[Description of the task] Leave out the pictures and give back all the entries exactly as written.

Dataset records: Begin

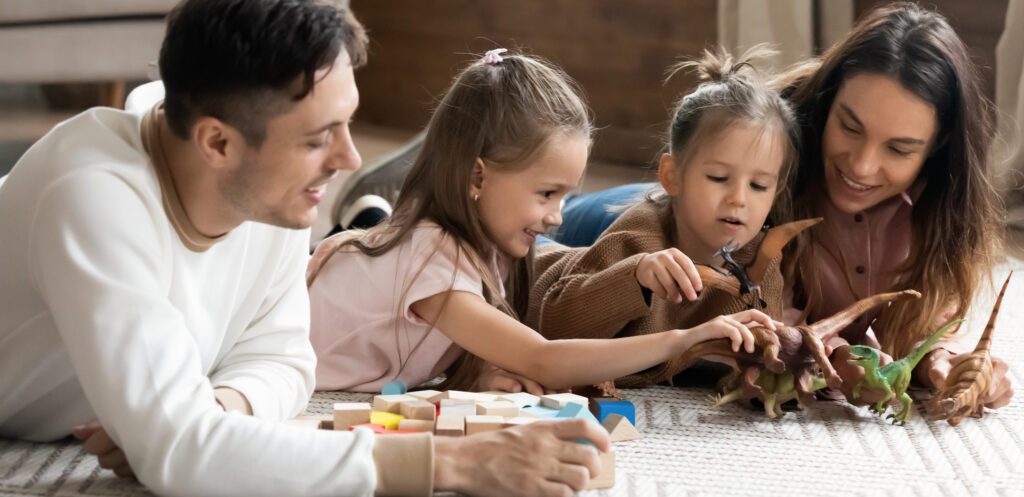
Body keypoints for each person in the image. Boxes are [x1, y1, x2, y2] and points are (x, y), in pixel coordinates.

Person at [0, 2, 614, 496]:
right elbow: (179, 455)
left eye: (348, 124)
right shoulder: (93, 197)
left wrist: (223, 406)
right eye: (320, 138)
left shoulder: (271, 187)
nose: (348, 158)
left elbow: (286, 361)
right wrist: (449, 461)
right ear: (217, 143)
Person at [538, 2, 1015, 410]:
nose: (864, 166)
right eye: (849, 127)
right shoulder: (773, 151)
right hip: (659, 219)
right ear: (827, 104)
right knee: (534, 223)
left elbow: (923, 324)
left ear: (939, 147)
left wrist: (943, 360)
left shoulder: (941, 211)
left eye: (899, 149)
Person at [306, 49, 777, 396]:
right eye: (547, 194)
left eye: (565, 195)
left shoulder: (491, 250)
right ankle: (373, 214)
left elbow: (555, 275)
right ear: (477, 175)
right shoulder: (434, 256)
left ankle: (374, 215)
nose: (557, 215)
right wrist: (686, 337)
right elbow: (540, 357)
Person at [525, 47, 800, 387]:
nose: (739, 199)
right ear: (672, 176)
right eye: (718, 178)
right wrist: (635, 277)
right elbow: (555, 330)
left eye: (759, 185)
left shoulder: (762, 259)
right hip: (524, 271)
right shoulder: (641, 233)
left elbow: (756, 361)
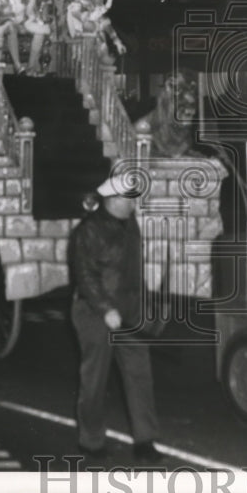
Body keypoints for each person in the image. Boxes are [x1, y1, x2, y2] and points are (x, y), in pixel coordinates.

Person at [70, 176, 162, 466]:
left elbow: (134, 269)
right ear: (112, 200)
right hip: (95, 313)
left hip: (129, 312)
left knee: (139, 374)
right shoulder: (88, 231)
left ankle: (145, 441)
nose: (134, 204)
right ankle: (92, 440)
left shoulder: (130, 223)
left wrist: (145, 303)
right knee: (95, 379)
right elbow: (85, 276)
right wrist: (105, 309)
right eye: (129, 199)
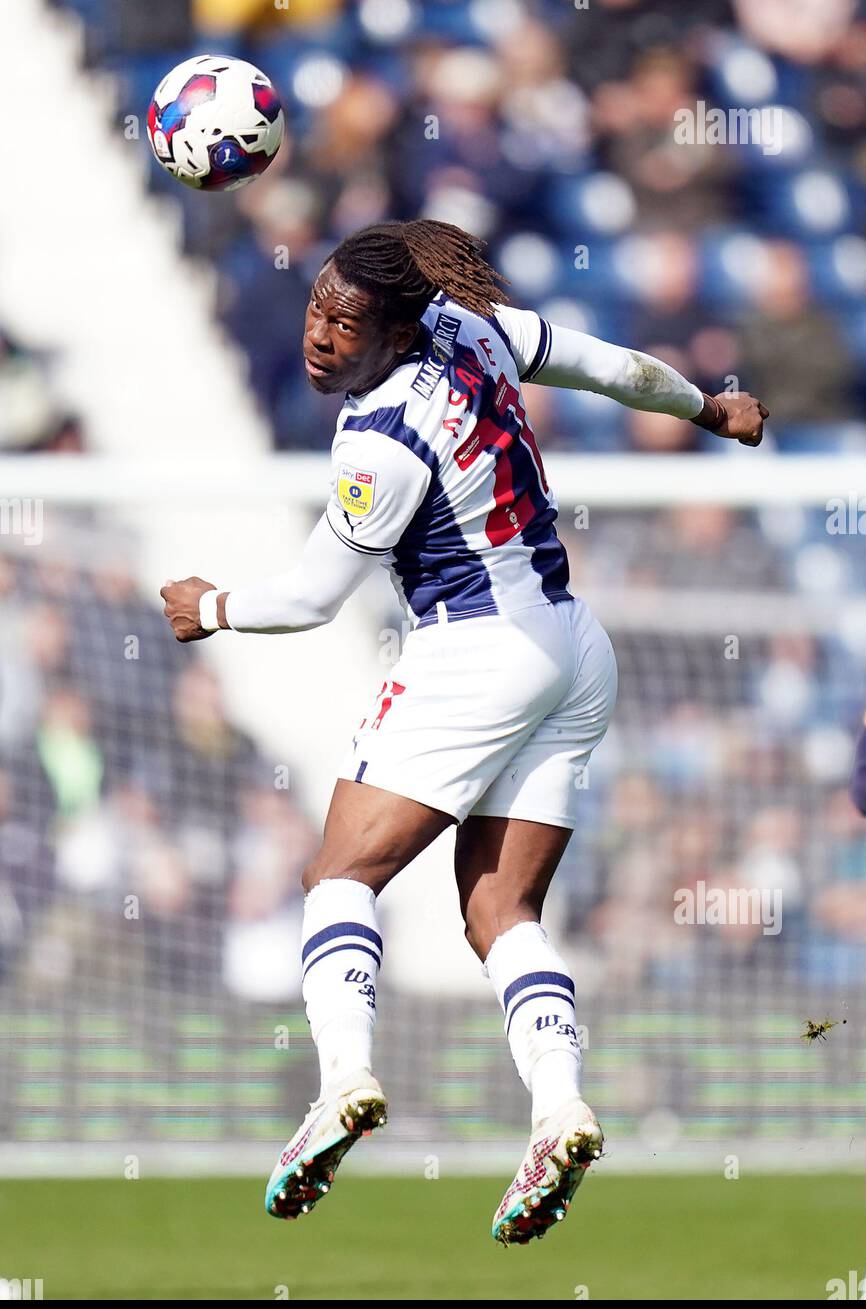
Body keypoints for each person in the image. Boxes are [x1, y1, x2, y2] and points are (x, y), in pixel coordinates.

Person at [160, 219, 768, 1245]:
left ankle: (342, 1079)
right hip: (571, 649)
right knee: (499, 911)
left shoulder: (379, 439)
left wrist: (210, 608)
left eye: (344, 322)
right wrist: (703, 405)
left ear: (394, 327)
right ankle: (557, 1109)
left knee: (340, 880)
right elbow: (604, 365)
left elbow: (312, 599)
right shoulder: (474, 325)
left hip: (473, 655)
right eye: (315, 308)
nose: (319, 335)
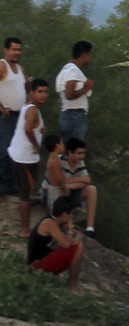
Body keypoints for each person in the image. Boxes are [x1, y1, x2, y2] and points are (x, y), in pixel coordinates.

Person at [8, 78, 48, 238]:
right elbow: (27, 128)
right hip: (25, 159)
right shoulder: (32, 109)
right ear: (31, 93)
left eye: (45, 91)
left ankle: (24, 226)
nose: (43, 95)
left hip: (17, 154)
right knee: (26, 194)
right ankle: (25, 230)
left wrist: (40, 130)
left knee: (25, 191)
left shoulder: (28, 106)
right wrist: (36, 144)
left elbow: (32, 126)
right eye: (39, 91)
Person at [28, 195, 84, 294]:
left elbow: (74, 236)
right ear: (63, 213)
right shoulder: (49, 223)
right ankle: (72, 286)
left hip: (41, 261)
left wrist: (70, 231)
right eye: (71, 214)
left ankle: (74, 283)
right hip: (36, 267)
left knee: (76, 244)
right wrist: (70, 231)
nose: (72, 217)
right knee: (79, 247)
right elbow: (66, 244)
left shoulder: (56, 221)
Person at [0, 37, 27, 196]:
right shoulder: (2, 65)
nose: (17, 52)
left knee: (16, 150)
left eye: (19, 49)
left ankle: (11, 184)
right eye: (14, 49)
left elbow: (26, 87)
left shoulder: (20, 68)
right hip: (6, 116)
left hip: (19, 116)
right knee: (4, 150)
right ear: (6, 50)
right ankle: (4, 184)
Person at [56, 40, 93, 144]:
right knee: (74, 150)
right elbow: (69, 94)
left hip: (70, 115)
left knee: (68, 149)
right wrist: (87, 88)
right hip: (75, 116)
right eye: (89, 54)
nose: (90, 58)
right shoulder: (73, 71)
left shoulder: (66, 69)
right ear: (84, 54)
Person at [59, 138, 97, 238]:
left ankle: (90, 228)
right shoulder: (60, 162)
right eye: (79, 153)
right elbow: (58, 183)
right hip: (58, 193)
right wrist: (79, 180)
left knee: (92, 189)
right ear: (70, 153)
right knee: (63, 191)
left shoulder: (80, 162)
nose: (82, 156)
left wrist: (68, 184)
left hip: (72, 191)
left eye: (83, 153)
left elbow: (87, 180)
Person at [41, 135, 66, 211]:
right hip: (56, 191)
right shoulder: (55, 161)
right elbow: (59, 178)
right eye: (62, 143)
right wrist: (64, 190)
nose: (63, 145)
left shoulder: (50, 159)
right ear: (57, 145)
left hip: (52, 190)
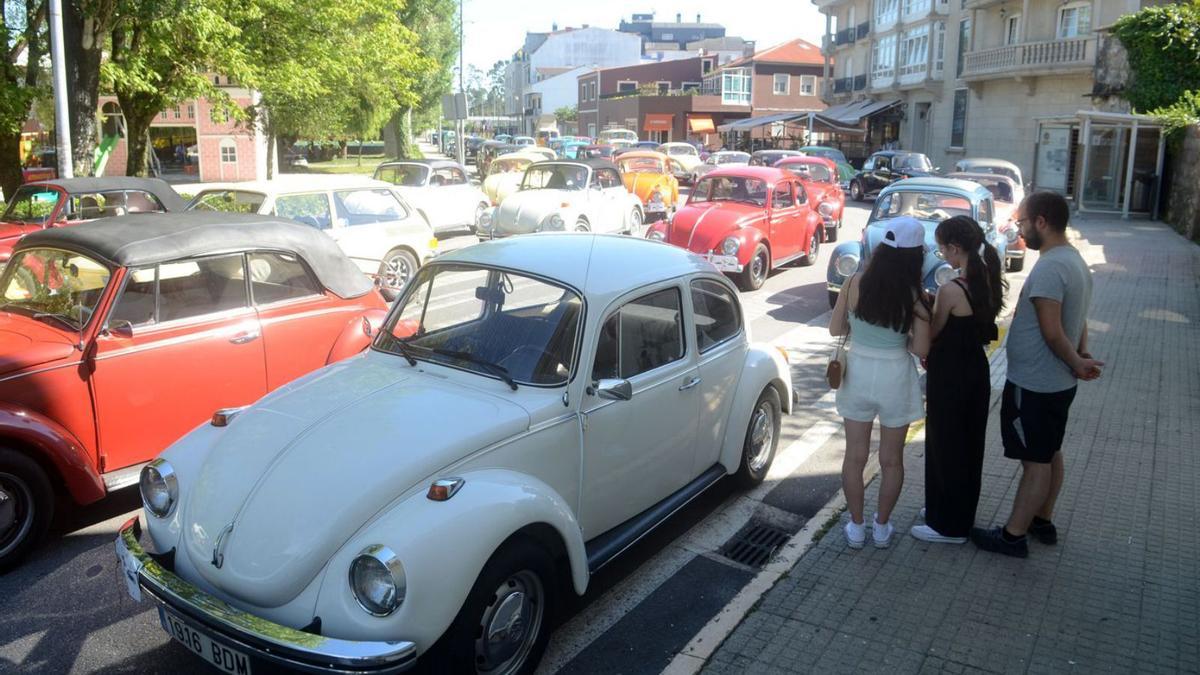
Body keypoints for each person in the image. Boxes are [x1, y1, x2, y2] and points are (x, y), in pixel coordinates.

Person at [972, 191, 1102, 558]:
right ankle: (1042, 519)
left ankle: (1013, 536)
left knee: (1035, 462)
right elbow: (1077, 318)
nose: (1020, 230)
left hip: (1036, 384)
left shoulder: (1050, 267)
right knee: (1049, 452)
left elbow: (1051, 329)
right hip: (1057, 382)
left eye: (1023, 222)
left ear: (1042, 221)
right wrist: (1081, 354)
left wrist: (1077, 361)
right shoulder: (1073, 260)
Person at [830, 216, 931, 549]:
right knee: (892, 460)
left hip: (857, 373)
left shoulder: (854, 281)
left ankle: (856, 528)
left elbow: (834, 329)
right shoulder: (916, 296)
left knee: (854, 456)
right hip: (895, 378)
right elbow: (921, 349)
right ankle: (882, 527)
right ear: (915, 256)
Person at [912, 216, 1006, 544]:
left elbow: (935, 331)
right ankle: (952, 511)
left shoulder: (951, 289)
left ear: (954, 248)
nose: (941, 255)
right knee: (968, 446)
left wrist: (926, 303)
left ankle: (948, 527)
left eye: (941, 249)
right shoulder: (989, 279)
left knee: (944, 444)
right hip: (976, 373)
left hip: (949, 375)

Dataset records: End

[Worked solution]
Body keypoints for each person in the image. Boxes are [x1, y1, x2, y2] and points are (x, y), in pixel coordinates.

Person at [0, 2, 614, 496]:
right elbow: (179, 455)
left eye: (348, 124)
right shoulder: (93, 197)
left wrist: (223, 406)
right eye: (320, 138)
left shoulder: (271, 187)
nose: (348, 158)
left elbow: (286, 361)
right wrist: (449, 461)
right ear: (217, 143)
Person at [538, 2, 1015, 410]:
nose: (864, 166)
right eye: (849, 127)
right shoulder: (773, 151)
right hip: (659, 219)
right ear: (827, 104)
right knee: (534, 223)
left elbow: (923, 324)
left ear: (939, 147)
left wrist: (943, 360)
left shoulder: (941, 211)
left eye: (899, 149)
Person at [306, 49, 777, 396]:
right eye: (547, 194)
left eye: (565, 195)
left shoulder: (491, 250)
right ankle: (373, 214)
left elbow: (555, 275)
right ear: (477, 175)
right shoulder: (434, 256)
left ankle: (374, 215)
nose: (557, 215)
right wrist: (686, 337)
right elbow: (540, 357)
Person at [525, 47, 800, 387]:
nose: (739, 199)
right ear: (672, 176)
right eye: (718, 178)
right wrist: (635, 277)
right elbow: (555, 330)
left eye: (759, 185)
left shoulder: (762, 259)
right hip: (524, 271)
right shoulder: (641, 233)
left elbow: (756, 361)
Body keypoints for each person in the image. Boxes are [x1, y1, x2, y2] and points are (x, y), in pixel coordinates.

Person at [70, 176, 162, 466]:
left elbow: (134, 269)
right ear: (112, 200)
right hip: (95, 313)
left hip: (129, 312)
left knee: (139, 374)
right shoulder: (88, 231)
left ankle: (145, 441)
nose: (134, 204)
right ankle: (92, 440)
left shoulder: (130, 223)
left wrist: (145, 303)
right knee: (95, 379)
right elbow: (85, 276)
right wrist: (105, 309)
right eye: (129, 199)
Body keypoints for each person in the image. Boxes are [x1, y1, x2, y2] and points are (x, y), in pixel coordinates.

Person at [160, 219, 768, 1245]:
left ankle: (342, 1079)
right hip: (571, 649)
right knee: (499, 911)
left shoulder: (379, 439)
left wrist: (210, 608)
left eye: (344, 322)
right wrist: (703, 405)
left ear: (394, 327)
right ankle: (557, 1109)
left knee: (340, 880)
right elbow: (604, 365)
left elbow: (312, 599)
right shoulder: (474, 325)
left hip: (473, 655)
right eye: (315, 308)
nose: (319, 335)
Body keypoints for each person in the image. Boxes are [x1, y1, x2, y2] and points are (x, y), in pixel coordinates.

Person at [8, 78, 48, 238]:
right elbow: (27, 128)
right hip: (25, 159)
right shoulder: (32, 109)
right ear: (31, 93)
left eye: (45, 91)
left ankle: (24, 226)
nose: (43, 95)
left hip: (17, 154)
right knee: (26, 194)
right ankle: (25, 230)
left wrist: (40, 130)
left knee: (25, 191)
left shoulder: (28, 106)
right wrist: (36, 144)
left elbow: (32, 126)
right eye: (39, 91)
Person at [28, 195, 84, 294]:
left elbow: (74, 236)
right ear: (63, 213)
right shoulder: (49, 223)
right ankle: (72, 286)
left hip: (41, 261)
left wrist: (70, 231)
right eye: (71, 214)
left ankle: (74, 283)
right hip: (36, 267)
left knee: (76, 244)
right wrist: (70, 231)
nose: (72, 217)
right knee: (79, 247)
right elbow: (66, 244)
left shoulder: (56, 221)
Person at [0, 37, 27, 196]:
right shoulder: (2, 65)
nose: (17, 52)
left knee: (16, 150)
left eye: (19, 49)
left ankle: (11, 184)
right eye: (14, 49)
left elbow: (26, 87)
left shoulder: (20, 68)
right hip: (6, 116)
left hip: (19, 116)
right knee: (4, 150)
right ear: (6, 50)
right ankle: (4, 184)
Person at [56, 40, 93, 144]:
right knee: (74, 150)
right elbow: (69, 94)
left hip: (70, 115)
left knee: (68, 149)
right wrist: (87, 88)
right hip: (75, 116)
right eye: (89, 54)
nose: (90, 58)
right shoulder: (73, 71)
left shoulder: (66, 69)
right ear: (84, 54)
Person at [59, 138, 97, 238]:
left ankle: (90, 228)
right shoulder: (60, 162)
right eye: (79, 153)
right elbow: (58, 183)
right hip: (58, 193)
right wrist: (79, 180)
left knee: (92, 189)
right ear: (70, 153)
right knee: (63, 191)
left shoulder: (80, 162)
nose: (82, 156)
left wrist: (68, 184)
left hip: (72, 191)
left eye: (83, 153)
left elbow: (87, 180)
Person at [41, 135, 66, 211]:
right hip: (56, 191)
right shoulder: (55, 161)
right elbow: (59, 178)
right eye: (62, 143)
right wrist: (64, 190)
nose: (63, 145)
left shoulder: (50, 159)
right ear: (57, 145)
left hip: (52, 190)
Body keypoints for each person in the image. Boxes are [x1, y1, x2, y2] and points are (x, y), in pixel coordinates.

Person at [972, 191, 1102, 558]:
right ankle: (1042, 519)
left ankle: (1013, 536)
left knee: (1035, 462)
right elbow: (1077, 318)
nose: (1020, 230)
left hip: (1036, 384)
left shoulder: (1050, 267)
right knee: (1049, 452)
left elbow: (1051, 329)
right hip: (1057, 382)
left eye: (1023, 222)
left ear: (1042, 221)
right wrist: (1081, 354)
left wrist: (1077, 361)
right shoulder: (1073, 260)
Person at [830, 216, 931, 549]:
right knee: (892, 460)
left hip: (857, 373)
left shoulder: (854, 281)
left ankle: (856, 528)
left elbow: (834, 329)
right shoulder: (916, 296)
left knee: (854, 456)
right hip: (895, 378)
right elbow: (921, 349)
right ankle: (882, 527)
right ear: (915, 256)
Person at [912, 216, 1006, 544]:
left elbow: (935, 331)
right ankle: (952, 511)
left shoulder: (951, 289)
left ear: (954, 248)
nose: (941, 255)
right knee: (968, 446)
left wrist: (926, 303)
left ankle: (948, 527)
left eye: (941, 249)
right shoulder: (989, 279)
left knee: (944, 444)
right hip: (976, 373)
left hip: (949, 375)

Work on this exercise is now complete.